迷いと緊張の中、呼び出し音を聞いていた。
「出ないか…」
携帯の終話ボタンを押そうとしたとき。
画面が通話中の表示に変わった。
「もしもし!」
私はつい、勢いよくいつものように言ってしまった。
「相変わらず元気だね。体調不良で早退した人とは思えないなぁ」
竹元さんが茶化すように言う。
彼もまた、いつもと同じような優しい声だった。
「ごめんなさい」
「体調は大丈夫ですか」
「うん」
「やっぱり俺のせい?」
何をいまさら…
聞くまでもないでしょ。
遠くの方でカミナリが鳴っている。
風も強くなってきた。
こっちも降るのかな。
「もう、ダメなんだよね?」
「…いや、ダメというか」
「なに?」
竹元さんは、弱ったな…と小さく言ったあと、話し出した。
「お前のことは好きだけど、誰かに隠しながらとか正直しんどいんだ」
「そう…」
「だからと言って、家族を捨ててお前と一緒になれるかというと…」
沈黙。
どうせヤルなら、一思いに殺ってもらいたい。
「家族をとるんだよね」
どこまでお人よしなんだろう、私は。
自分で自分にトドメを刺した。
「ごめんなさい」
「…いいよ…そのつもりで、電話したんだし…」
こんなに最低な関係に終止符が打てるのに、どうして涙が出そうになるんだろう。
「俺、本当に最低なヤツだと思う…勝手だけど、幸せにしてやりたかった」
「ほんとに勝手だね…」
「ごめん」
この手を離し、私はどこへ行く?
「さよなら」
「ああ…ちょっと待って…大丈夫か?」
「もう、余計な心配だよ。
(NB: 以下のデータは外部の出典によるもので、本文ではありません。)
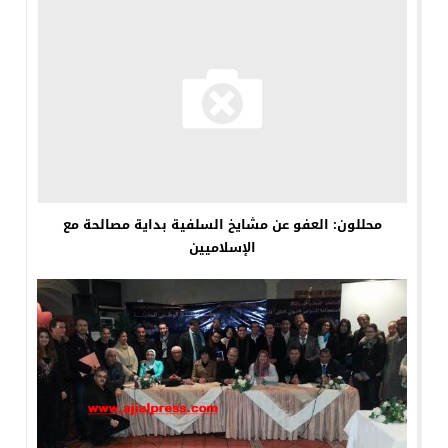
محللون: العفو عن مشايخ السلفية بداية مصالحة مع
الإسلاميين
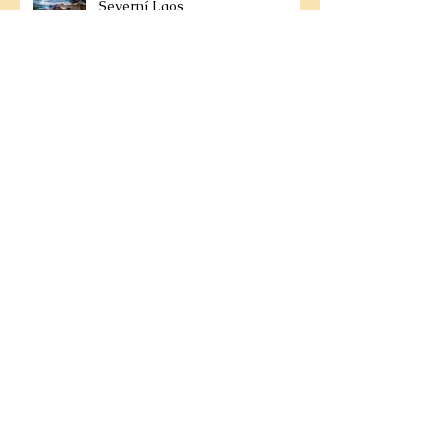
Severní Laos
Ranní rituál obdarování
Nejlepší kulturní zážitky
Altyn Emel a zpívající duna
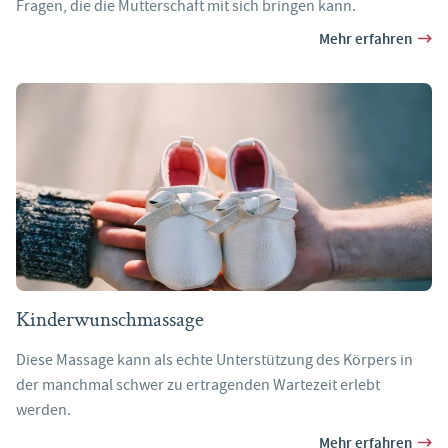
Fragen, die die Mutterschaft mit sich bringen kann.
Mehr erfahren
Kinderwunschmassage
Diese Massage kann als echte Unterstützung des Körpers in
der manchmal schwer zu ertragenden Wartezeit erlebt
werden.
Mehr erfahren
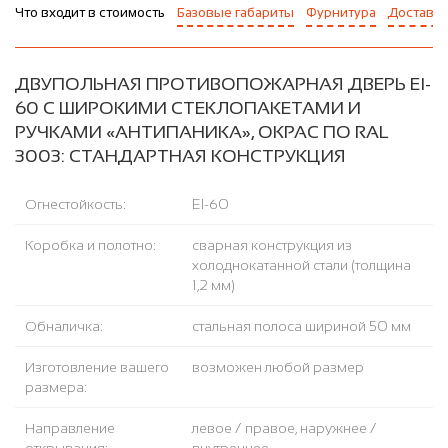
Что входит в стоимость
Базовые габариты
Фурнитура
Доставка
ДВУПОЛЬНАЯ ПРОТИВОПОЖАРНАЯ ДВЕРЬ EI-
60 С ШИРОКИМИ СТЕКЛОПАКЕТАМИ И
РУЧКАМИ «АНТИПАНИКА», ОКРАС ПО RAL
3003: СТАНДАРТНАЯ КОНСТРУКЦИЯ
Огнестойкость:
EI-60
Коробка и полотно:
сварная конструкция из
холоднокатанной стали (толщина
1,2 мм)
Обналичка:
стальная полоса шириной 50 мм
Изготовление вашего
возможен любой размер
размера:
Направление
левое / правое, наружнее /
せっかくかっこよく切ろうとしてるんだから」
優しいのか空気が読めないのか、そんな竹元さんが好きだったから。
いつかは、過去の話に出来るかな。
「そうだな。じゃあ」
「バイバイ」
携帯をパタリと閉じた。
ふぅっと吐き出した溜め息に色がついているなら、きっと真っ黒だ。
先なんか見えない。
自分で決めたことだけど、別れは辛かった。
――――――
あれからどのくらい経ったのだろう。
私はぼーっと思い出していた。
竹元さんの隣は暖かく、日だまりですやすやと眠るネコのように、私はいつも寄り添っていた。
体はもちろん、心も。
本気で好きになったから、このままじゃいられなくなった。
部屋を見回してみても、彼の痕跡はどこにもない。
写真も撮らなかった。
プレゼントも断ってた。
泊まることはもちろんなかった。
私たちの関係を知る人がいたとしても、証拠は何もないから、夢か現実かわからなくなるかもしれない。
竹元さんと私の実態のない付き合いに、涙が出た。
”泣きたくなんかないのに!”
―――――――
菜々のことが気になっていた。
泣いていないか、変なことを考えていないか。
恋人でもない俺が気にする必要はないのかもしれない。
公園のベンチで、爽やかな風を受けながら空を見上げる。
「傍にいてやりたいな」
ぽつりと呟いた時、誰かに背中を押された気がした。
今度は、俺が菜々を支える番かな。
そう思って、小走りで駅へ向かった。
ようやく涙が枯れて、心が落ち着いてきた。
私は、やけ食いでもしようと、近くのコンビニでお菓子とハウスワインを買った。
そして帰り道の、線路に架かる歩道橋の上で電車をひたすら眺めていた。
「この車両に乗っている人は、みんな幸せかなぁ…」
「おいっ!はやまるな!」
「え?」
泣き腫らした顔も構わず振り返ると、そこには男の人がいた。
背の高い、困ったような顔がますます困った顔になっている人。
「死んじゃダメだ!」
「いや、そんなことしないよ」
私は視線を電車に戻したところで我に返った。
「なんでいるの?!」
竹元さんがいる。
さっき、別れたばかりの。
また、涙が出てきた。
枯れてたはずなのに…
「お前が…泣いてるんじゃないかと思って」
「泣くよ!でも、泣いてるからってどうして来るの?私のことなんか、もうどうでもいいじゃない」
竹元さんは凄い勢いで私に近づくと、これまた凄い力で私を抱きしめた。
「気が付いたらここにいて…自分でもよくわからない」
「やめてよ…ずるいよ…私は、もう竹元さんとは」
”付き合えない”と言おうとしたとき。
唇を塞がれた。
舌を絡めとられ、頭の中は処理不能になってしまいそうだった。
やばい、離れなきゃ、ともがいても男の力には敵わない。
ようやく解放された私は、竹元さんの肩越しにもうひとりの男と目が合った。
”アキちゃん…”
悲しそうな表情をして立っていたアキちゃんは、口元だけを笑わせて手を振った。
そして後ろを振り返ると、あっという間にいなくなってしまった。